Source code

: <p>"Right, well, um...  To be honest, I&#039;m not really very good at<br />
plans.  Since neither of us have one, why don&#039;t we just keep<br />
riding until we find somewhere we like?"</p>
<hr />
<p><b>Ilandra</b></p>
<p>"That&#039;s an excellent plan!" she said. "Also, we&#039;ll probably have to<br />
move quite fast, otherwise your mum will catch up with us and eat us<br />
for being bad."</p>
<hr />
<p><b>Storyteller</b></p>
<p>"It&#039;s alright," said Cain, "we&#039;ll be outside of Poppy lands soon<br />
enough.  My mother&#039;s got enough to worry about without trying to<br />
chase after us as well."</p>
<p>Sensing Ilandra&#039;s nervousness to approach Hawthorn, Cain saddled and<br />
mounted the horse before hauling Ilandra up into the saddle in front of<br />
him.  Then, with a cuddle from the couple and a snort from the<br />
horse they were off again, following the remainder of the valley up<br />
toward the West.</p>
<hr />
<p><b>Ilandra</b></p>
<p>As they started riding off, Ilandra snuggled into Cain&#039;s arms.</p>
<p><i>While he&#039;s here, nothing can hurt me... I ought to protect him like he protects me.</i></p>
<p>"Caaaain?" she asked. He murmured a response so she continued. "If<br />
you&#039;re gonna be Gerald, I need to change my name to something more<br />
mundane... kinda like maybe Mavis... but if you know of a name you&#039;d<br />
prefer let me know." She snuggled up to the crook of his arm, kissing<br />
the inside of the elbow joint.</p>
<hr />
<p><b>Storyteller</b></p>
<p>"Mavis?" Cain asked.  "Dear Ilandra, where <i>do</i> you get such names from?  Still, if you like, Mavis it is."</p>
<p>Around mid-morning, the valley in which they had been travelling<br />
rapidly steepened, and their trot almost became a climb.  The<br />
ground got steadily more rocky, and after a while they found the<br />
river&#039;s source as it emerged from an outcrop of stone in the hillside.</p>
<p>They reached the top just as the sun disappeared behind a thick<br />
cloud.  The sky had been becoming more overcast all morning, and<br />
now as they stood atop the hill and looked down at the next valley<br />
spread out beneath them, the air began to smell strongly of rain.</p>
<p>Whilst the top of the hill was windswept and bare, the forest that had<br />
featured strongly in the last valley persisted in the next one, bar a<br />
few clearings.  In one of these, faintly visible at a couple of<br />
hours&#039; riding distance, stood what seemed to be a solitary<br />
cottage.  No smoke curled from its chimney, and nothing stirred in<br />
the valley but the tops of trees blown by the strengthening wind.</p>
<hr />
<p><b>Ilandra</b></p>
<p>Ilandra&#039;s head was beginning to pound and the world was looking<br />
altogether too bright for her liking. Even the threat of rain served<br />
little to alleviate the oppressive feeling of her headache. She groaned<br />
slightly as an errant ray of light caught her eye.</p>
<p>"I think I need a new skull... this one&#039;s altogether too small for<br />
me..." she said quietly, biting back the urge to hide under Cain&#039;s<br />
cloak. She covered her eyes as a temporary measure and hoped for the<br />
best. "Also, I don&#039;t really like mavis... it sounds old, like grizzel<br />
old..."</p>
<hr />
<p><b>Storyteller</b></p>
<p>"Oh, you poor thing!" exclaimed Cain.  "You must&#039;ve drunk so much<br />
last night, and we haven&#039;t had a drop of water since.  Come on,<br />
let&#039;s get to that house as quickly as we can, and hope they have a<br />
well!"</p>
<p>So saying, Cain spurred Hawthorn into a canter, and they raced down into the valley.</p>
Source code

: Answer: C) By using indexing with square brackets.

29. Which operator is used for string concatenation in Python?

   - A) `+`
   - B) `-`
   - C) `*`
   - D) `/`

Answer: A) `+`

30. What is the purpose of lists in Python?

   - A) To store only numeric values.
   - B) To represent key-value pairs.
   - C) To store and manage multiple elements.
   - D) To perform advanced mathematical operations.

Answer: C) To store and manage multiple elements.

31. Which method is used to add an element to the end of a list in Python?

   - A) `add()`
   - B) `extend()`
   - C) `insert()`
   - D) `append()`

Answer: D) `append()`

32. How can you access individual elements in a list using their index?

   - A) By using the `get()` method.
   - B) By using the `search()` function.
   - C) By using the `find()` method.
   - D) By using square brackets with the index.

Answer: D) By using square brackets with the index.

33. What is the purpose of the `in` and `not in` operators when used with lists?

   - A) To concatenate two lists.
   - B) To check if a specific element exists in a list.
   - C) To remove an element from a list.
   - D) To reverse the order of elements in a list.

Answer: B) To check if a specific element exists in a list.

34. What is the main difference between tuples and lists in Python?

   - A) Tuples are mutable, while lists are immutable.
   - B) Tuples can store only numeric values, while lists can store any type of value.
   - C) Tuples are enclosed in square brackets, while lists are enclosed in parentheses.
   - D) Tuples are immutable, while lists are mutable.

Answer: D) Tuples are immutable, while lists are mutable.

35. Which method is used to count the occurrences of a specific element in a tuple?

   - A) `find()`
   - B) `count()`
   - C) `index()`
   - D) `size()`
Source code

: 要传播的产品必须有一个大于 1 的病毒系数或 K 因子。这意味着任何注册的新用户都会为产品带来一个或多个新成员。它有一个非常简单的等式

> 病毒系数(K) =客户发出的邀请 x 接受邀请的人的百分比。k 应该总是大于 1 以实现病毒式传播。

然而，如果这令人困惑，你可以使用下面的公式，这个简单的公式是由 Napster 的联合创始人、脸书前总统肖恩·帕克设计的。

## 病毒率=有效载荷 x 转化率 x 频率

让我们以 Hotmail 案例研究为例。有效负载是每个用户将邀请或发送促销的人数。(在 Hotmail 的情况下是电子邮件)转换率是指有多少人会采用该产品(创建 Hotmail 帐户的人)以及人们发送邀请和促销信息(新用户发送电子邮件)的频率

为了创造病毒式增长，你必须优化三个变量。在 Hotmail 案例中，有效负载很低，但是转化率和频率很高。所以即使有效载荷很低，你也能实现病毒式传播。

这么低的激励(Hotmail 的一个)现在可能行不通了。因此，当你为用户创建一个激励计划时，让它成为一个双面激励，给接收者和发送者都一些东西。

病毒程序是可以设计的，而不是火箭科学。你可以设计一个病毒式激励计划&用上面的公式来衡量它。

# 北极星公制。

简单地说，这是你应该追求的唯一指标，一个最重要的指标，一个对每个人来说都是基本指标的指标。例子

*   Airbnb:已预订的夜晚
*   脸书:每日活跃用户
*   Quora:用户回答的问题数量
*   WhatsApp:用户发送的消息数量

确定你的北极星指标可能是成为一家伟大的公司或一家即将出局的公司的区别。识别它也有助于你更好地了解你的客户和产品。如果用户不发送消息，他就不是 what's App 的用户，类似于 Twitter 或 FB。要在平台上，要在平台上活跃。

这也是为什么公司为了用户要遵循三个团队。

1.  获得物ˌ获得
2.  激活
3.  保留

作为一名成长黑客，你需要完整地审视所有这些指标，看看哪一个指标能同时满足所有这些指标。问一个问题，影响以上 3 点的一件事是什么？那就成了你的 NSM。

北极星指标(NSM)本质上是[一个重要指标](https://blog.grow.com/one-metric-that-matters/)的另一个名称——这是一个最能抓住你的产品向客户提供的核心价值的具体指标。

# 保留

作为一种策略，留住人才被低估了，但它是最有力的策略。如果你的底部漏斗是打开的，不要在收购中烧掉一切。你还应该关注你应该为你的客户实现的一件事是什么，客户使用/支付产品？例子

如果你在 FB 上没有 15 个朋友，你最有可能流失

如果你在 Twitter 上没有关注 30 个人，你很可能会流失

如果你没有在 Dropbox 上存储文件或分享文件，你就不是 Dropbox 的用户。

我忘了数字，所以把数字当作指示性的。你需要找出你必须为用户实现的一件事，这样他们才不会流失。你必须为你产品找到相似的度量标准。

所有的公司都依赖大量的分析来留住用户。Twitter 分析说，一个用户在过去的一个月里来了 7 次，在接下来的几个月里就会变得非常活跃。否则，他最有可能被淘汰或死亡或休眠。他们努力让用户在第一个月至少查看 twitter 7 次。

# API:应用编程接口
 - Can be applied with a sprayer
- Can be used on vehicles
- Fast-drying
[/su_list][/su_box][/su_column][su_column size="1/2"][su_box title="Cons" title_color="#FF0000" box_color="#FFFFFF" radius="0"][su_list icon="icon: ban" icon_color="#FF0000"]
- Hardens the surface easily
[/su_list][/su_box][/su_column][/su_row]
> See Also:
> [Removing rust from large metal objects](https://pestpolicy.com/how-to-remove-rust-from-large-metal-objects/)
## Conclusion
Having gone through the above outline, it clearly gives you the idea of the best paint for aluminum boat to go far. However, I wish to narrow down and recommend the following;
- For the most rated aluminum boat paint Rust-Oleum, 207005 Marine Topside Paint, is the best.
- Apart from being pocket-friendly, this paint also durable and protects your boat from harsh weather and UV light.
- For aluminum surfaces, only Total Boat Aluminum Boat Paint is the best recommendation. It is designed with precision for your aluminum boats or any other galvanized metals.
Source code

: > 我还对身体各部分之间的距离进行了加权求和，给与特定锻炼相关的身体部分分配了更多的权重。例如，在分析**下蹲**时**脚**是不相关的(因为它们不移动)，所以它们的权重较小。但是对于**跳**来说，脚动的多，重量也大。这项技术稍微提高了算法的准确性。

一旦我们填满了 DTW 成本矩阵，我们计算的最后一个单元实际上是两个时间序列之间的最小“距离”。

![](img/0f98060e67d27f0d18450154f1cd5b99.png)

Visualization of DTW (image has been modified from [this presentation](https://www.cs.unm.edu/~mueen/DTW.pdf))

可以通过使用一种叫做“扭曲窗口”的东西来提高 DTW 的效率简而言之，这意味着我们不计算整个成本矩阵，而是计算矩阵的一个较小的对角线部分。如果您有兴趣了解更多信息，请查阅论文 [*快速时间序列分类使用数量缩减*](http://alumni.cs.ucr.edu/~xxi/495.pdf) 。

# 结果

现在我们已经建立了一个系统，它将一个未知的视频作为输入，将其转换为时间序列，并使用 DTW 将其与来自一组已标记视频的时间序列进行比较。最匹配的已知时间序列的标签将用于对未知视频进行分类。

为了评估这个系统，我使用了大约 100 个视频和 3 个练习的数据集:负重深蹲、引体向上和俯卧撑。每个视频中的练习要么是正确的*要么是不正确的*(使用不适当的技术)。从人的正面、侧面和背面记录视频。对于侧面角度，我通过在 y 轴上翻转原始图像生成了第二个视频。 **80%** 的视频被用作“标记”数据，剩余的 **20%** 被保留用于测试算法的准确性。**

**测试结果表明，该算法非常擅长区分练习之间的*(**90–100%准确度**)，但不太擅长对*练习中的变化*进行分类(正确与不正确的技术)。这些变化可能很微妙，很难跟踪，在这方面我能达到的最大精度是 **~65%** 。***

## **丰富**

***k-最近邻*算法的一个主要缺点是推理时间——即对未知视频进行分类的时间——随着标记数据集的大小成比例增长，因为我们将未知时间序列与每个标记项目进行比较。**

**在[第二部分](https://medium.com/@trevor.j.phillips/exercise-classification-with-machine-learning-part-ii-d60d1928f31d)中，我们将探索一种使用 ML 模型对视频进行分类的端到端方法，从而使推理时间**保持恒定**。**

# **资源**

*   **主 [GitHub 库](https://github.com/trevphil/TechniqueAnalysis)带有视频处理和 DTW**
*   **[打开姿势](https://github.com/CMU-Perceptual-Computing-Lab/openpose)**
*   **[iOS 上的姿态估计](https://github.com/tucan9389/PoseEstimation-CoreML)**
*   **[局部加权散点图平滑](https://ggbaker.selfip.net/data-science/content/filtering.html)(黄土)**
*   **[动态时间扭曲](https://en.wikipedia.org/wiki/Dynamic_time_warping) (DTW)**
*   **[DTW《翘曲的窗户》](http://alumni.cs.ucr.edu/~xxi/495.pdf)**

__________

Task goal: Lines containing the word "really" in the entries above should be counted, and only that number given.

Problem solution: 2